A limitation of the present research is that a cross-experiment comparison was used to demonstrate that morphing artifacts cause unfairness in an anomalous identification situation—comparable to that of mock witnesses—but do not enhance biased suspect selection in a standard eyewitness task. Future research could extend the present research by performing a within-experiment comparison to examine more directly how the morphing effect on biased suspect selection interacts with the different lineup conditions. Another limitation of the present study is that only one of the two possible types of mock-witness tasks was used here. Participants were asked to choose the person who stands out from the other lineup members. In another variant of the mock-witness task, participants are provided with a description of the culprit as the basis for their choice [e.g.,^11,12]. Given that it cannot be taken for granted that the search processes are the same for these two different types of mock-witness tasks, future research should focus on whether the same conclusions can be obtained with the description-based mock-witness task.

Conclusion

Lineup fairness is a critical factor affecting the likelihood of misidentifications, yet there is surprisingly little research on how to determine the fairness of lineups. Traditionally, researchers have relied on the mock-witness task to evaluate lineup fairness¹⁰ although this method has been criticized based on the fact that the task of mock witnesses differs from that of eyewitnesses [e.g.,²¹]. The present series of experiments not only demonstrates that those who had questioned the usefulness of the mock-witness task^{10,15,20,21,48} were correct but also sheds light on the crucial differences between the mock-witness task and the eyewitness task that are responsible for the divergent effects.

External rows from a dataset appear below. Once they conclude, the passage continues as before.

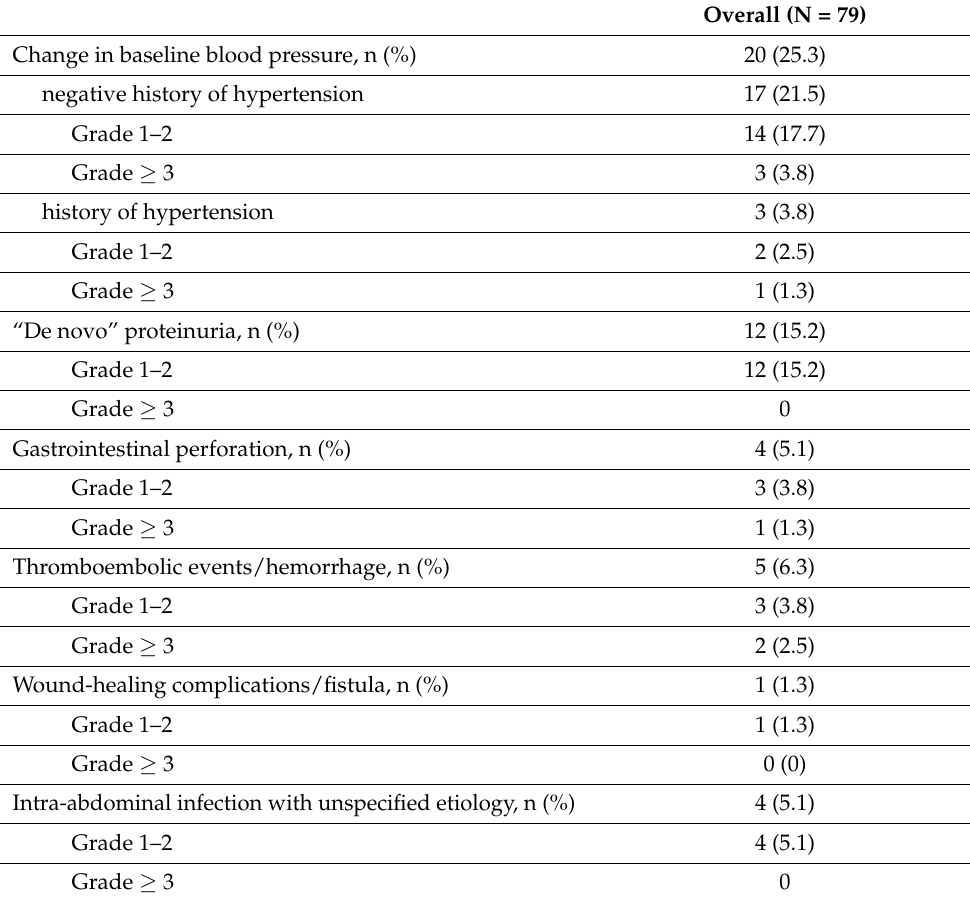
Table 3. Assessing the adverse events after exposing to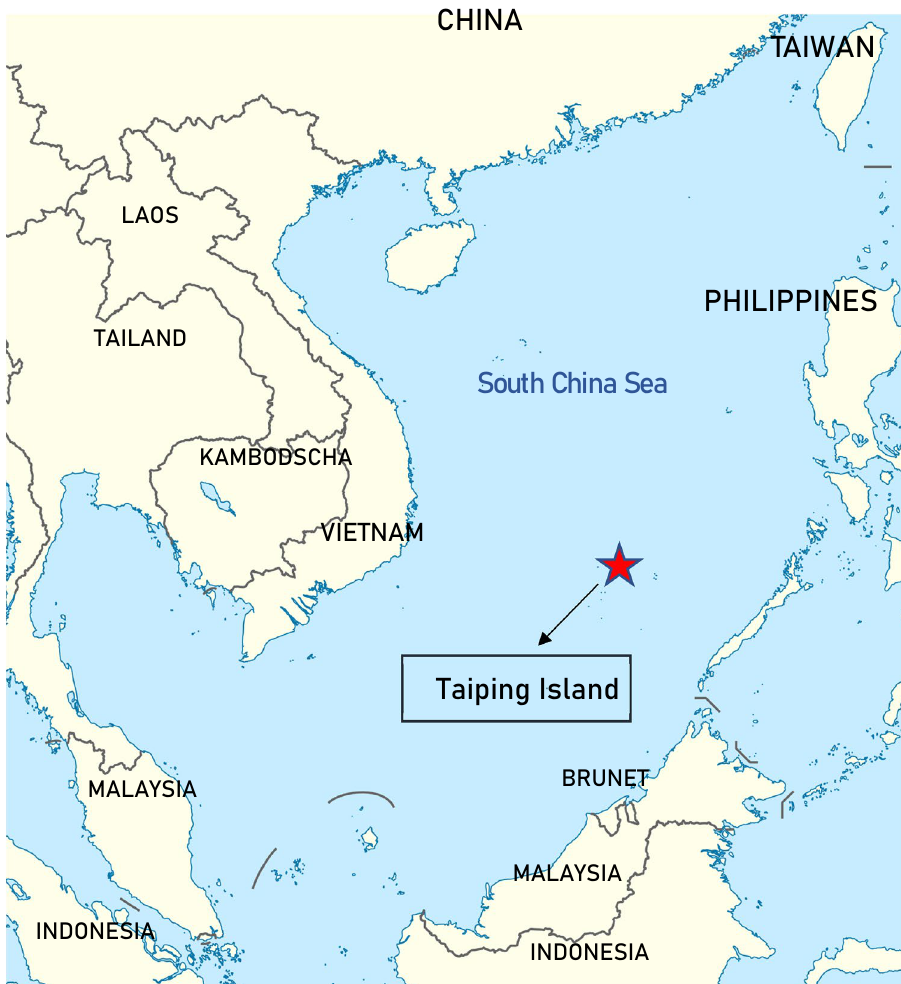
Figure 1. Location of atmospheric speciated mercury sampling site at the Taiping Island in the South China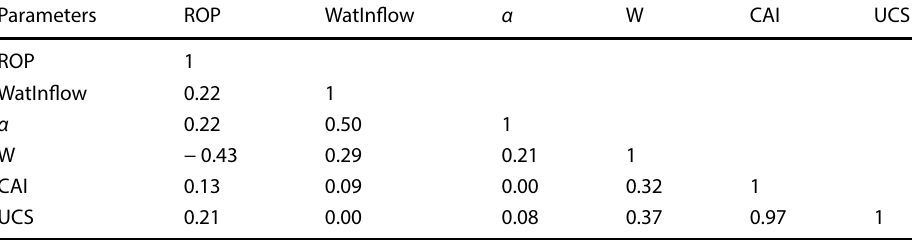
Table 3 Coefficient of correlations ( R ) obtained from the simple regression analyses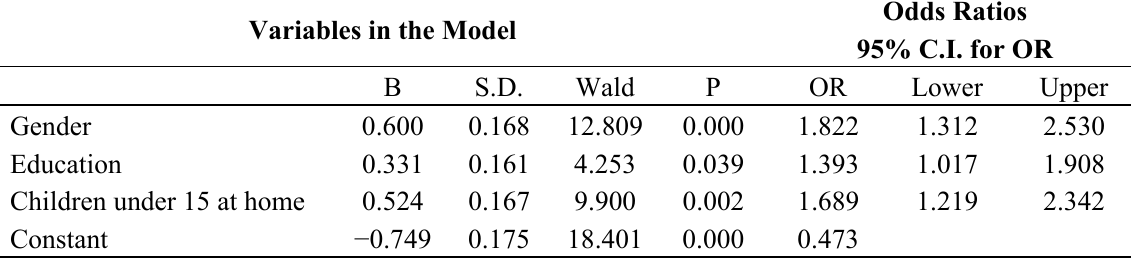
Table 3. Logistic regression: factors that determine workplace bullying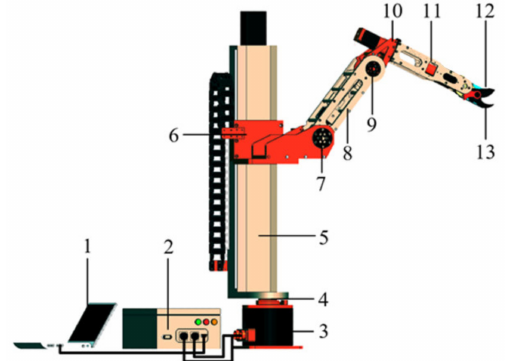
Figure 1. Schematic diagram of the structure composition for the manipulator. 1. PC machine; 2. Control box; 3. Foundation support; 4. Rotary joint of the foundation support; 5. Machine body; 6. Mobile joint of the machine body; 7. Shoulder joint; 8. Big arm; 9. Elbow joint; 10. Rotary joint of the forearm; 11. Forearm; 12. Moving cutter; and 13. Stationary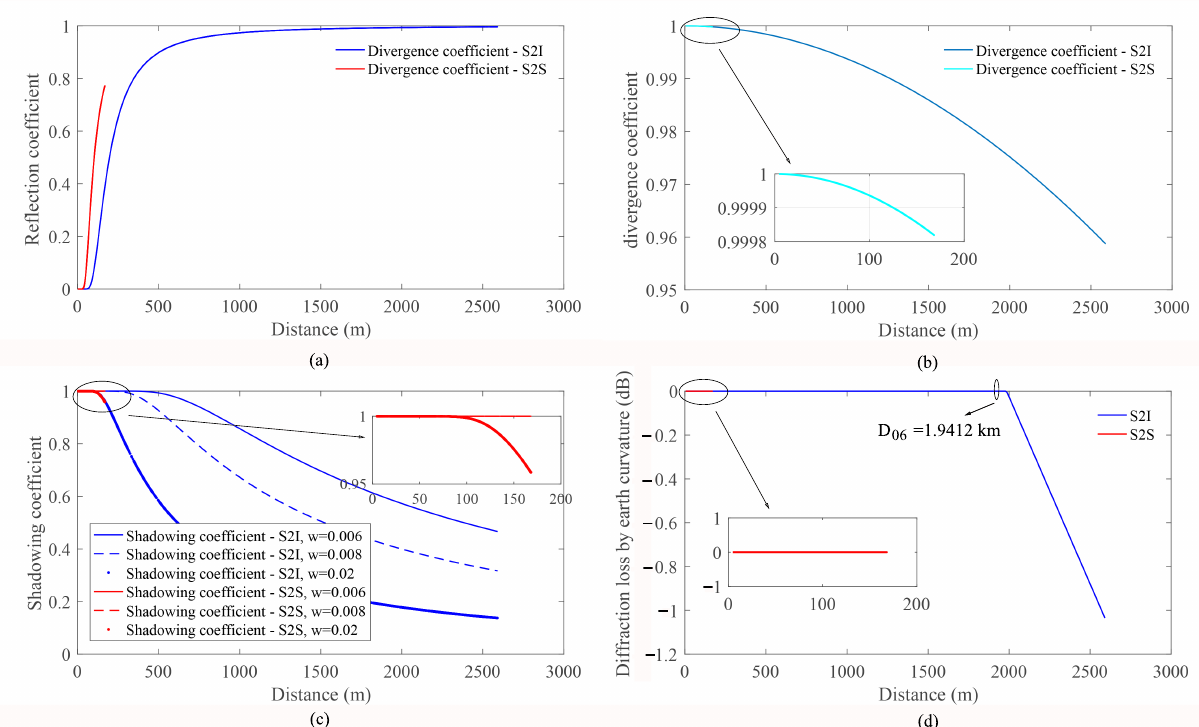
Figure 5. Effect factors. ( a ) effective reflection coefficient from water surface, ( b ) divergence coefficient, ( c ) shadowing coefficient, and ( d ) diffraction loss caused by earth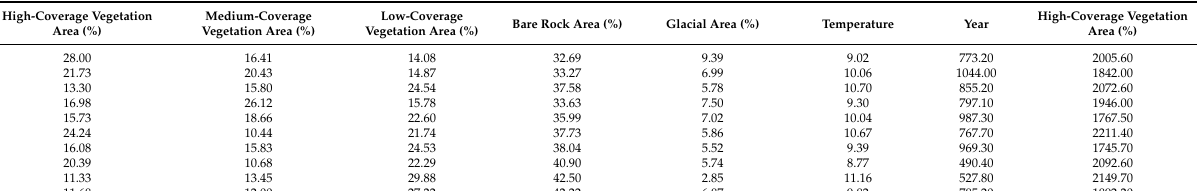
Table 3. Landscape classification and climate change indicators in Sobchaye.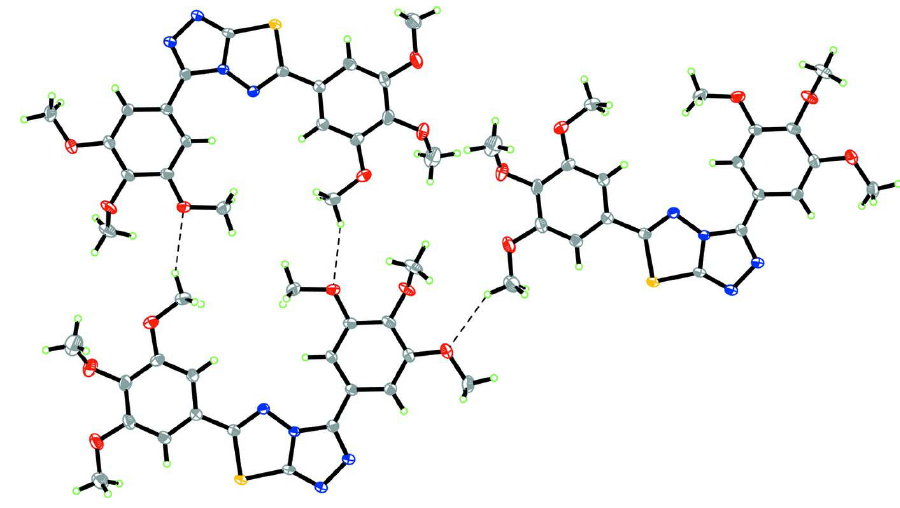
A partial packing diagram of the title compound. Hydrogen bonds are shown as dashed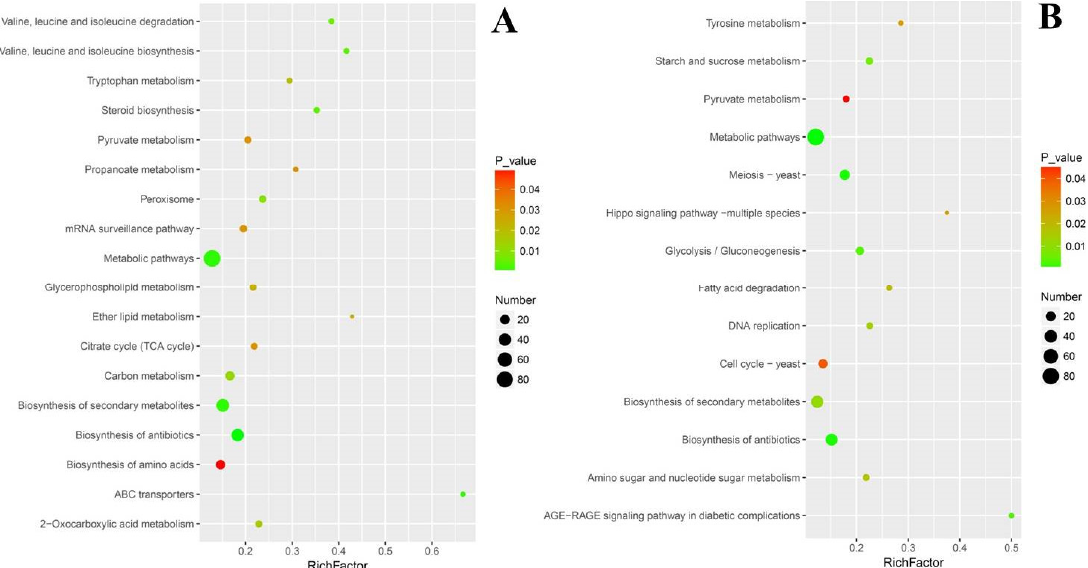
Figure 6. Rich-factor scatter plot of select pathway enriched with DEGs. (A) Up regulated DEGs. (B) Down regulated DEGs. Rich factor is the number ratio of differentially expressed genes to total annotated genes in a pathway. Dot areas show the number of DEGs, and the selection was based on the KEGG enrichment situation and pertinence to the metabolic blocks underpinning the fungal response to cuminal exposure.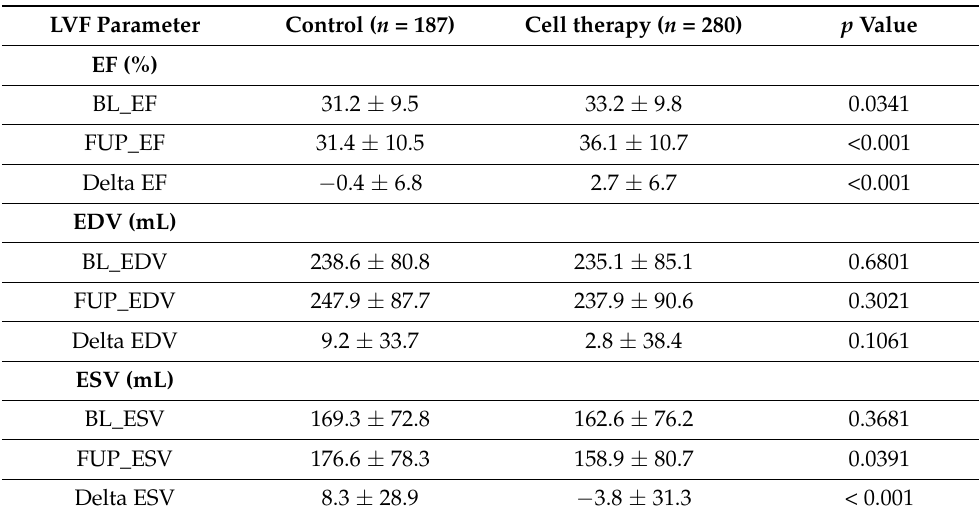
Table 4. Secondary endpoints: left ventricular baseline (BL) and follow-up (FUP) parameters, based on the ACCRUE-IPD data.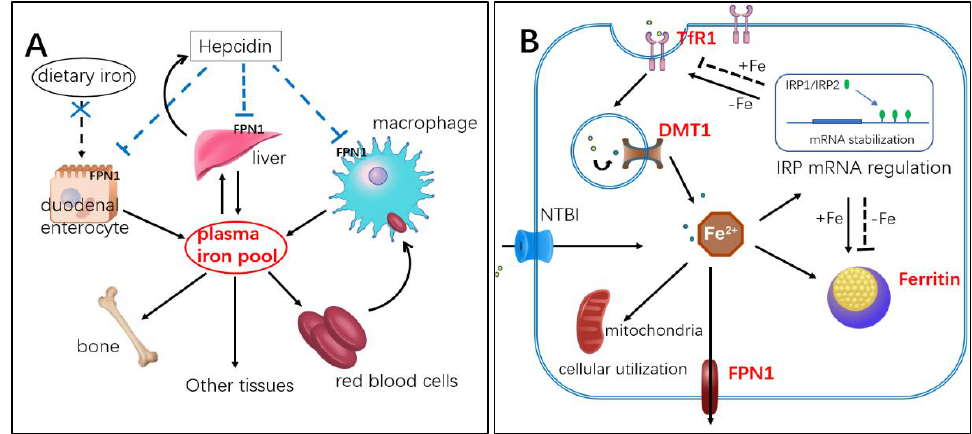
Figure 1. Schematic of iron metabolism. ( A ) Systemic iron metabolism: hepcidin is secreted by the liver, which inhibits expression of iron-releasing protein ferroportin 1 (FPN1) on membrane of intestinal epithelial cells, liver, and macrophages, thus controlling serum iron concentration. ( B ) Cellular iron metabolism: Transferrin receptor 1 (TfR1) on the surface of the cell membrane binds to iron-containing transferrin in blood and is ingested into the cell via endocytosis. Ferric iron then breaks away from the receptor and is converted to ferrous iron, then released into the cytoplasm through divalent metal transporter 1 (DMT1). Some iron in the cytoplasm is utilized biologically, some is stored after binding with ferritin, and some is excreted by FPN1. When intracellular iron content is low (-Fe), ferritin synthesis is inhibited by iron regulatory protein (IRP) regulation, while TfR1 expression is increased, and iron absorption capacity is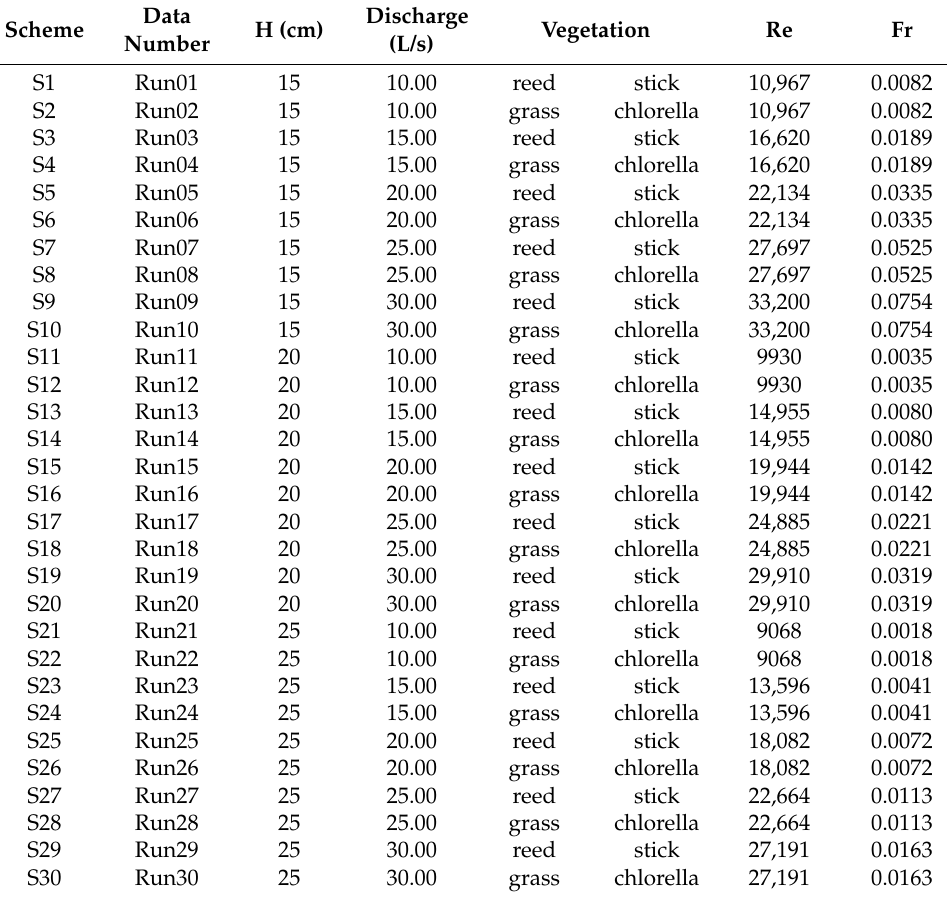
Table 1. Summary of experimental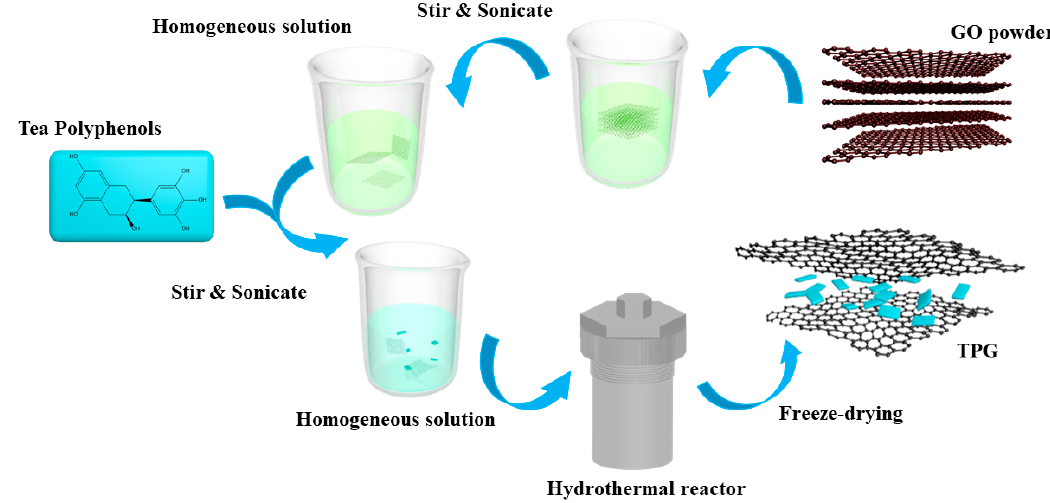
Figure 1. Simple synthetic schematic of tea polyphenol (TP)/graphene (GE).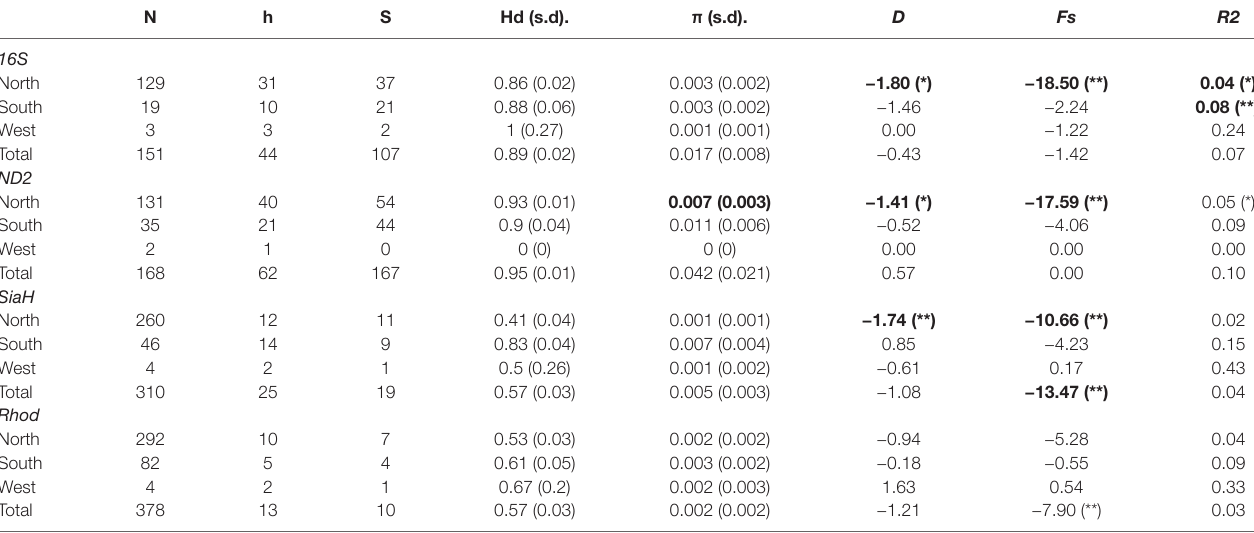
TABLE 4 | Diversity indices and neutrality tests’ result for each BAPS group and for the total datasets of P. nordestinus . N h S Hd (s.d). π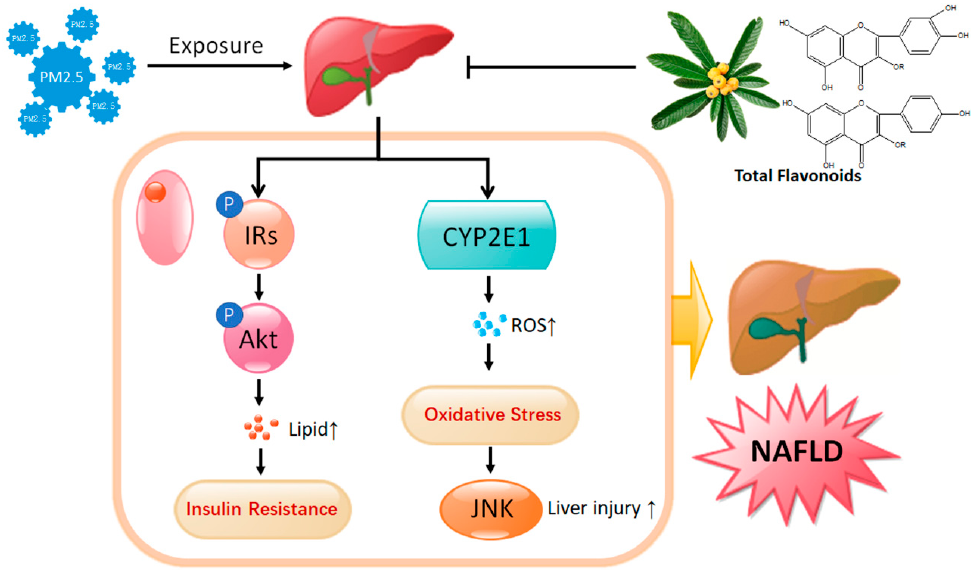
Figure 6. A schematic illustration of how TF extracted from Loquat Leaf interfered with IR and oxidative stress in PM 2.5 -induced NAFLD. “ ↑ ” indicates increase.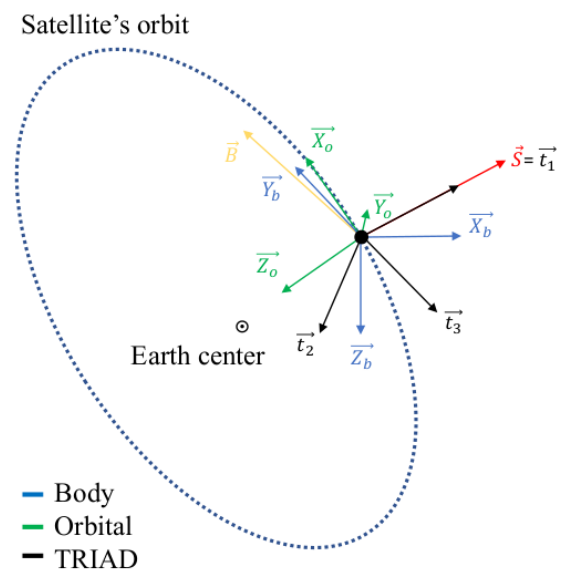
Figure 7. Reference frames for TRIAD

While the mock-witness task showed that morphed lineups were more unfair than non-morphed lineups, the morphing manipulation did not affect eyewitness identification decisions in a typical lineup procedure. This discrepancy was due to two task differences: First, unlike eyewitnesses, mock witnesses are not allowed to reject lineups. Second, mock witnesses are made aware of the possibility that one lineup member might stand out from the others. In contrast, eyewitnesses must match each lineup member to their memory representation of the culprit. In lineup research, it therefore seems desirable to measure lineup fairness directly from eyewitness data using a measurement model such as the 2-HT eyewitness identification model rather than to rely on mock-witness-based measures.